→ **WHAT IS EXPECTED**
Reproduce every line of the entries below word for word, omitting the pictures.

→ **EXERCISE MATERIAL**
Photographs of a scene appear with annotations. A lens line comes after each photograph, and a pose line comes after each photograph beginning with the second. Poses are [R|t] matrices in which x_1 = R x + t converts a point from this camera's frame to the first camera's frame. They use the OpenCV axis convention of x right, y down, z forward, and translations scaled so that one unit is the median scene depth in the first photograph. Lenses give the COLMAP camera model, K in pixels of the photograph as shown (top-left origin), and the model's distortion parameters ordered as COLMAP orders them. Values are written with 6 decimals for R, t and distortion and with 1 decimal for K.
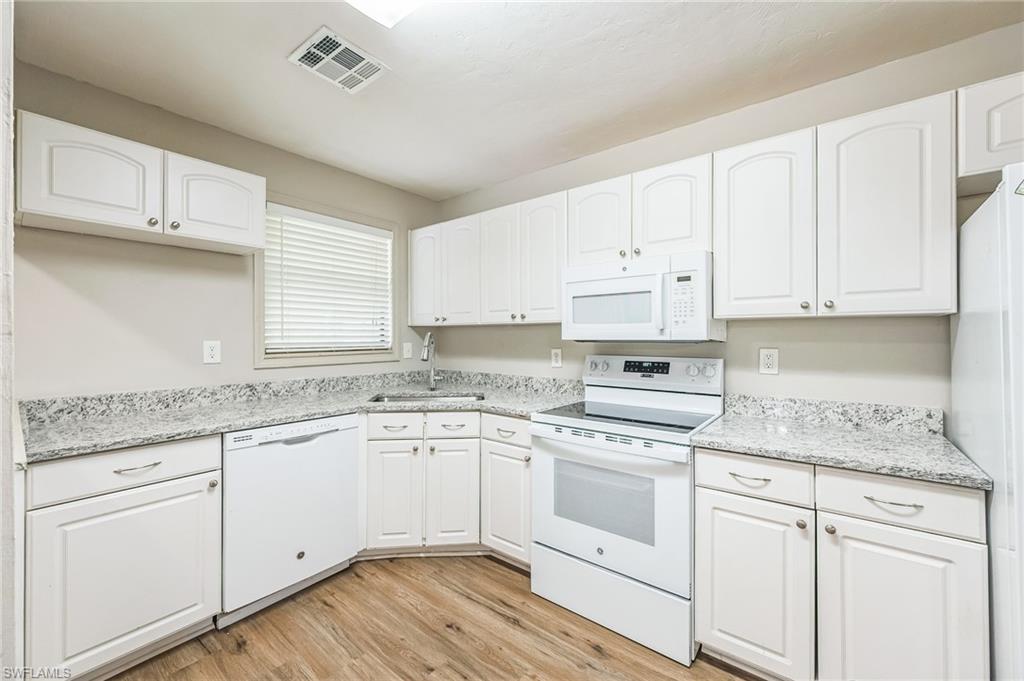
lens RADIAL K [[411.8, 0, 511.3], [0, 411.8, 335.7], [0, 0, 1]] dist [0.003910, -0.000506]
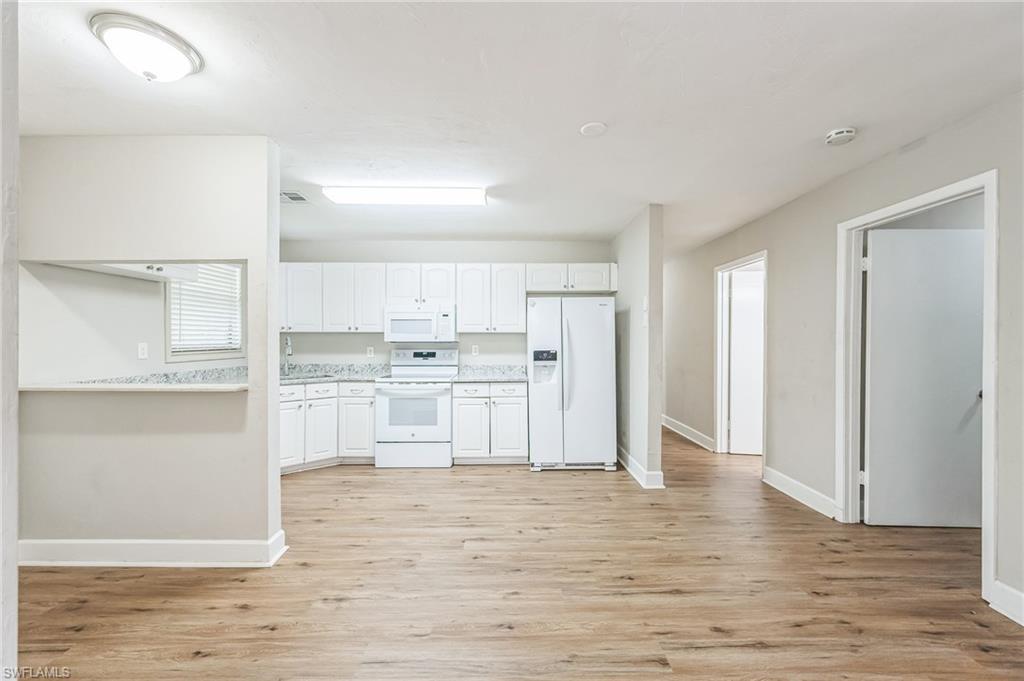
lens RADIAL K [[411.8, 0, 513.3], [0, 411.8, 342.8], [0, 0, 1]] dist [0.003910, -0.000506]
pose [[0.779420, -0.004625, 0.626485, -0.634242], [-0.002854, 0.999936, 0.010933, -0.007227], [-0.626495, -0.010309, 0.779357, -0.906966]]
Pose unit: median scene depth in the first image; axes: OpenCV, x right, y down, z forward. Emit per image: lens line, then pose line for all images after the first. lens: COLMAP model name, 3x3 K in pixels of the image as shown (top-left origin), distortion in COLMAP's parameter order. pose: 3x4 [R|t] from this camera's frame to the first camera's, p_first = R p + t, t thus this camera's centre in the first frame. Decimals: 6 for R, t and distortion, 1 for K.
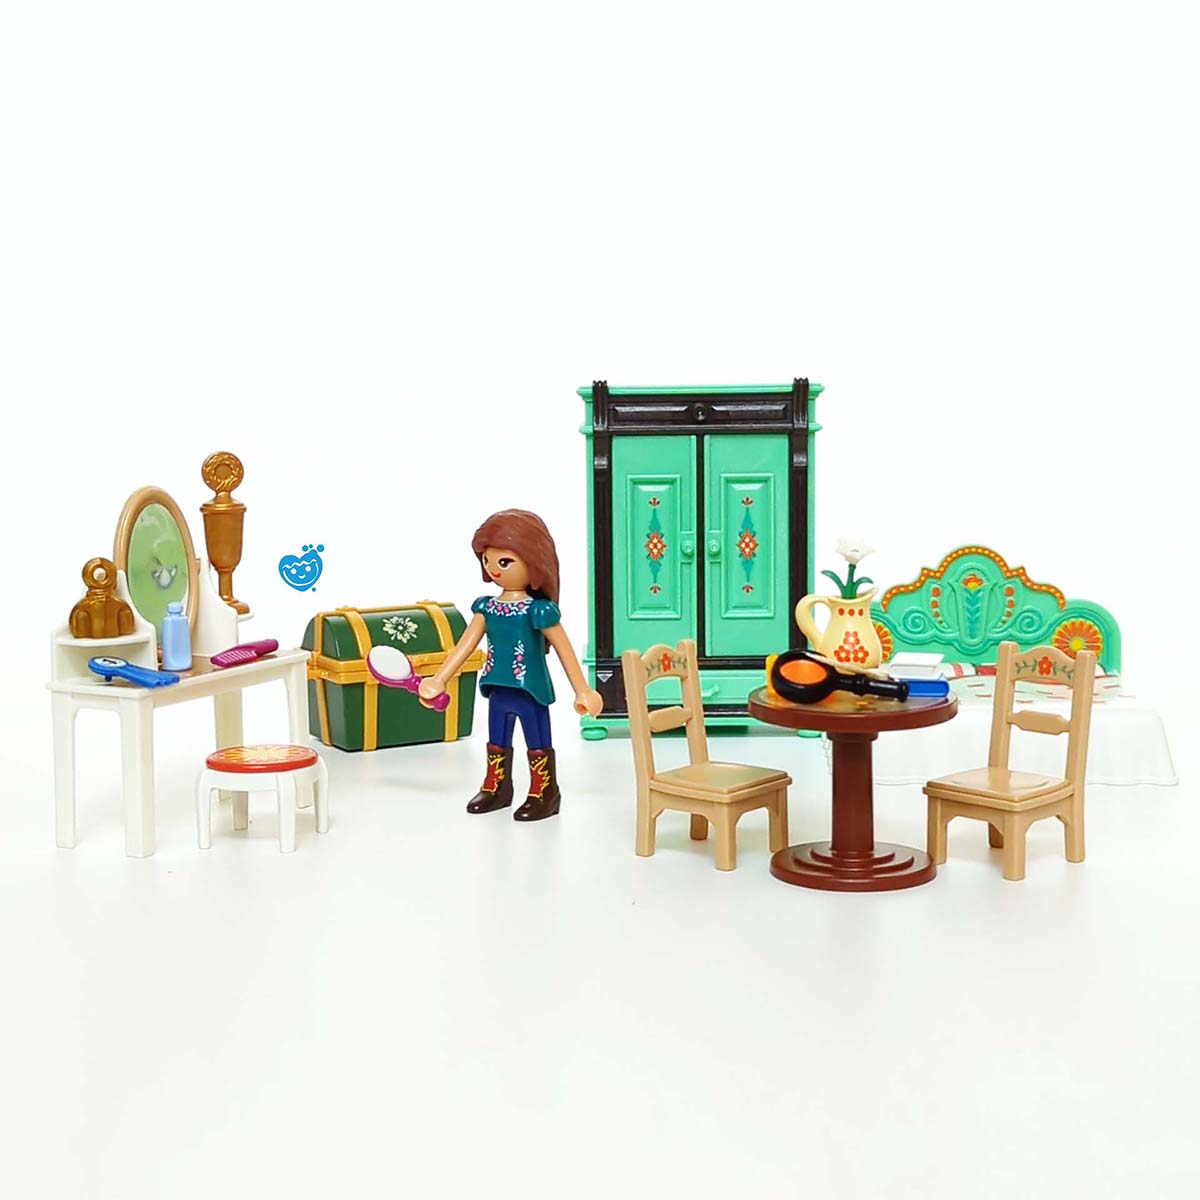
lens RADIAL K [[2414.9, 0, 600.0], [0, 2414.9, 600.0], [0, 0, 1]] dist [0.277469, -0.365319]
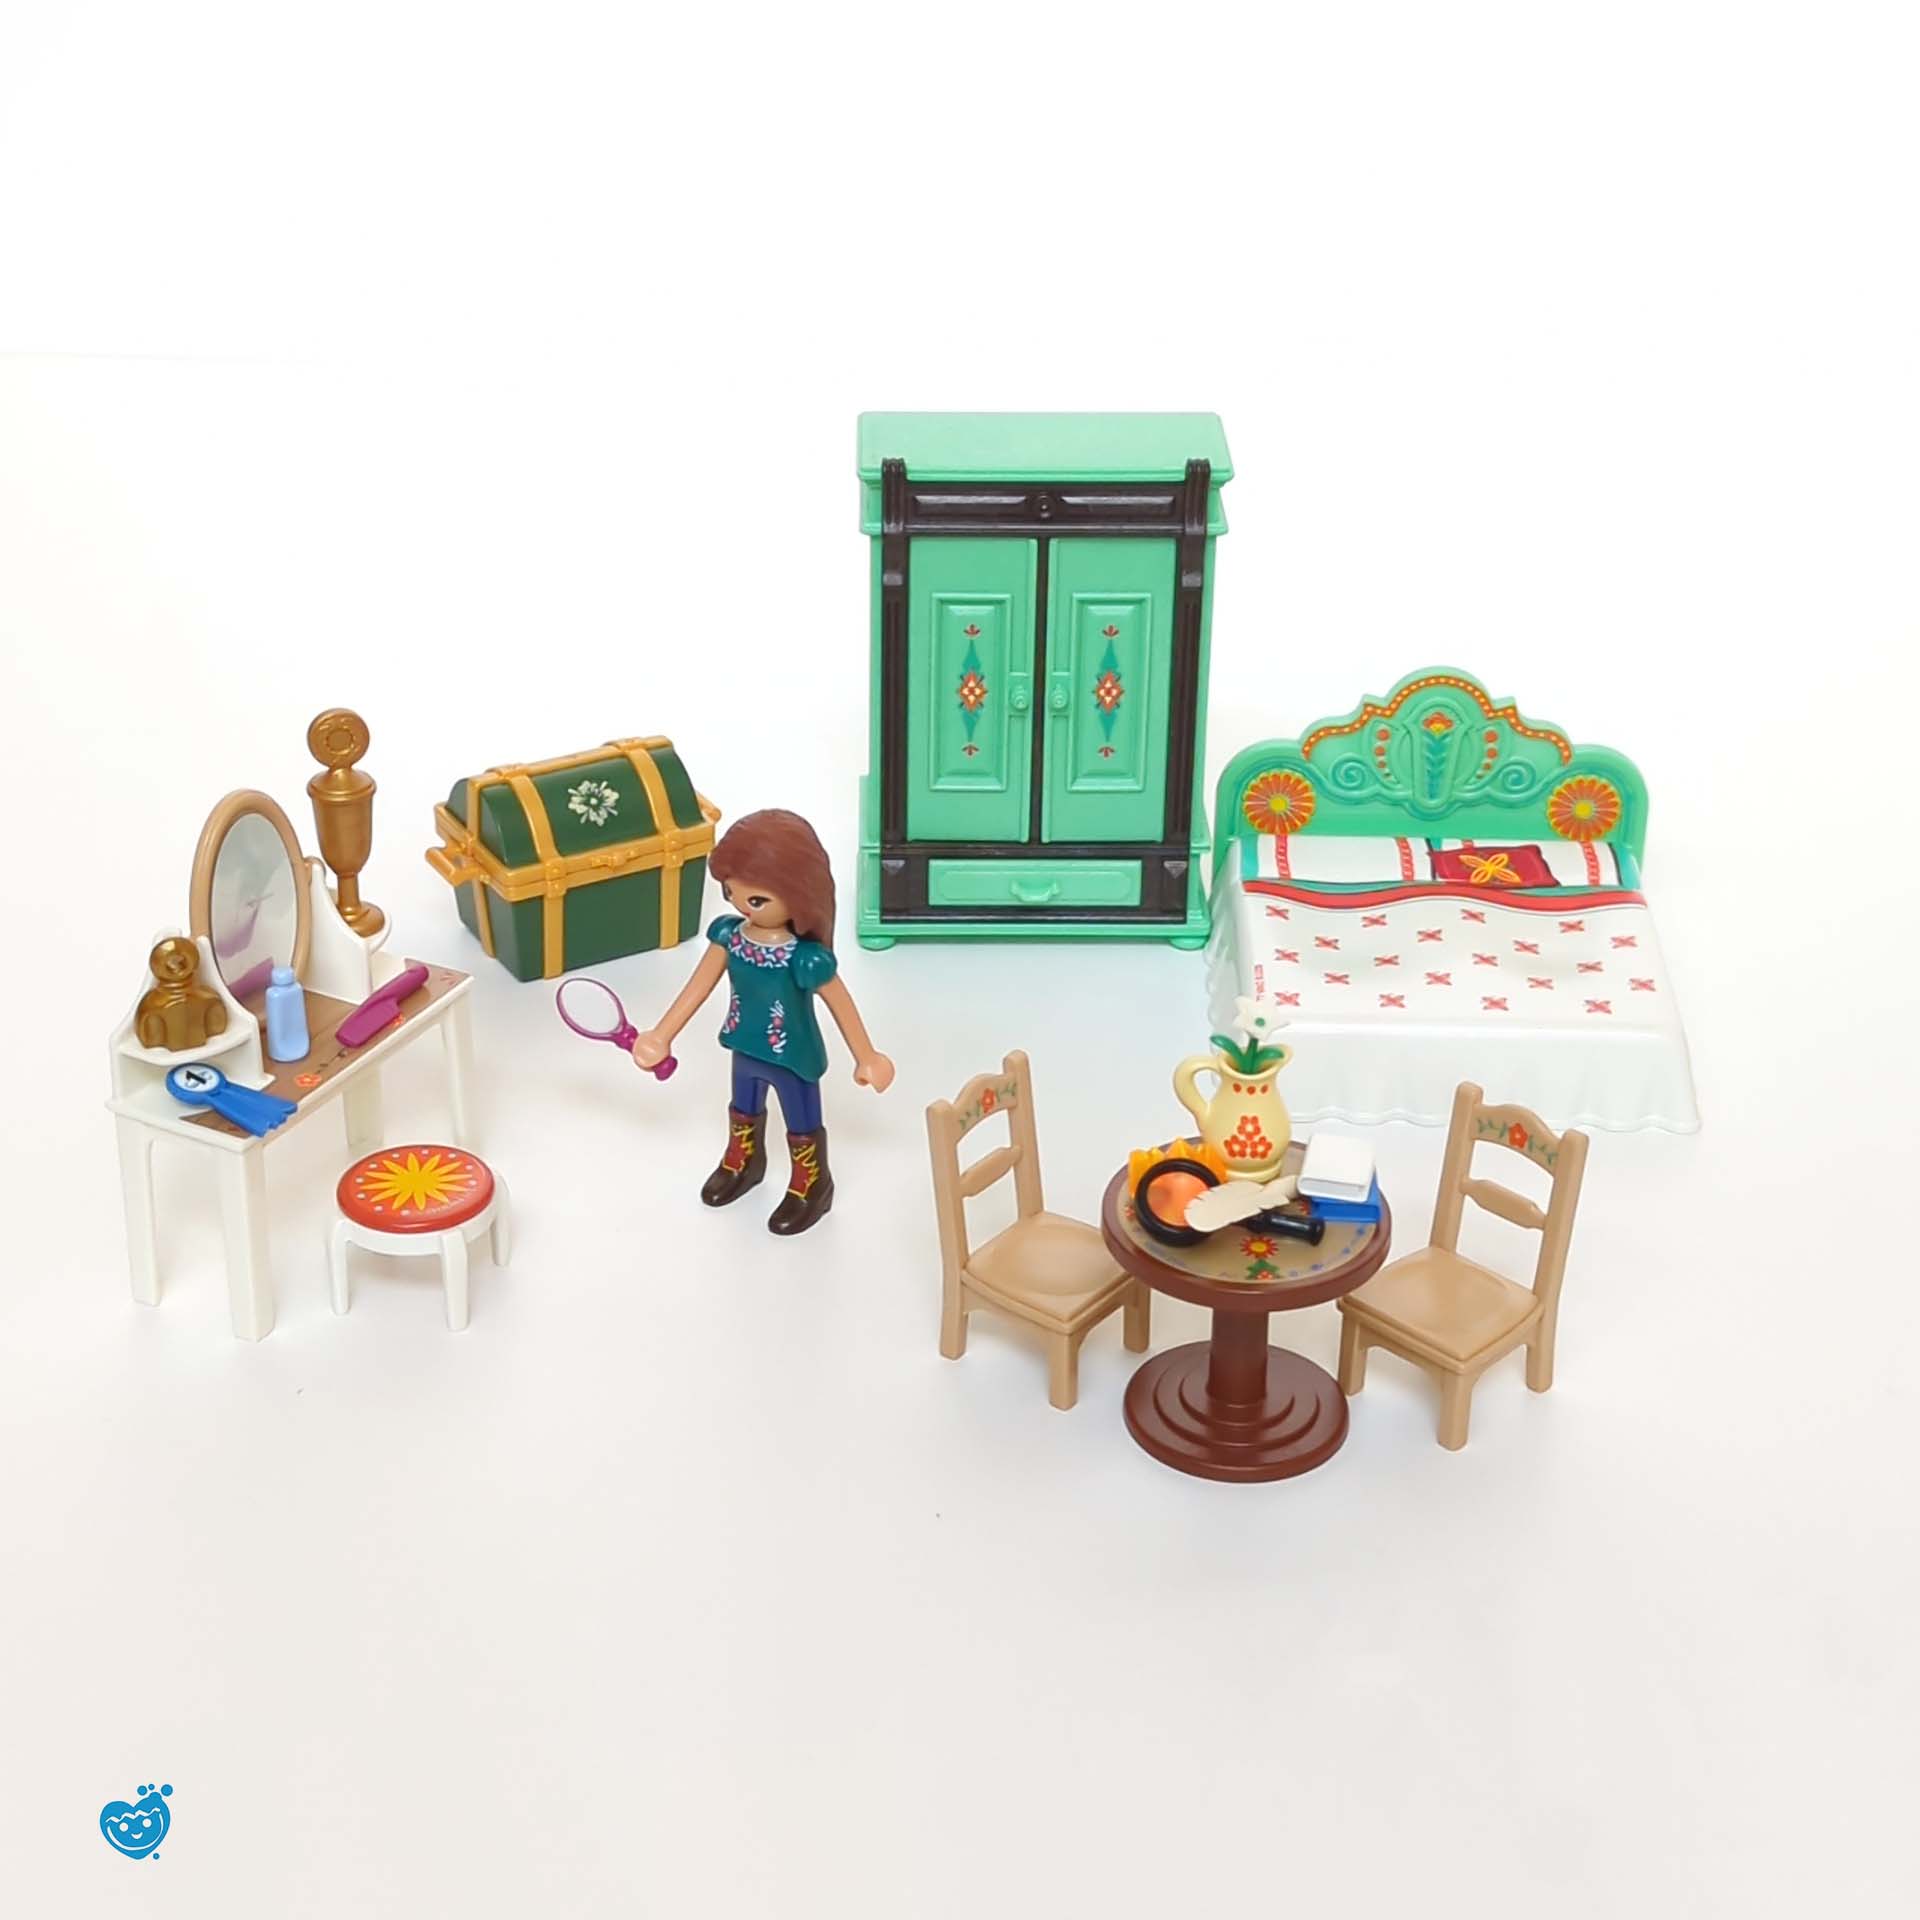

→ **WRITTEN RESPONSE**
Photographs of a scene appear with annotations. A lens line comes after each photograph, and a pose line comes after each photograph beginning with the second. Poses are [R|t] matrices in which x_1 = R x + t converts a point from this camera's frame to the first camera's frame. They use the OpenCV axis convention of x right, y down, z forward, and translations scaled so that one unit is the median scene depth in the first photograph. Lenses give the COLMAP camera model, K in pixels of the photograph as shown (top-left origin), and the model's distortion parameters ordered as COLMAP orders them. Values are written with 6 decimals for R, t and distortion and with 1 decimal for K.
lens RADIAL K [[411.8, 0, 511.3], [0, 411.8, 335.7], [0, 0, 1]] dist [0.003910, -0.000506]
lens RADIAL K [[411.8, 0, 513.3], [0, 411.8, 342.8], [0, 0, 1]] dist [0.003910, -0.000506]
pose [[0.779420, -0.004625, 0.626485, -0.634242], [-0.002854, 0.999936, 0.010933, -0.007227], [-0.626495, -0.010309, 0.779357, -0.906966]]
Pose unit: median scene depth in the first image; axes: OpenCV, x right, y down, z forward. Emit per image: lens line, then pose line for all images after the first. lens: COLMAP model name, 3x3 K in pixels of the image as shown (top-left origin), distortion in COLMAP's parameter order. pose: 3x4 [R|t] from this camera's frame to the first camera's, p_first = R p + t, t thus this camera's centre in the first frame. Decimals: 6 for R, t and distortion, 1 for K.
lens RADIAL K [[2414.9, 0, 600.0], [0, 2414.9, 600.0], [0, 0, 1]] dist [0.277469, -0.365319]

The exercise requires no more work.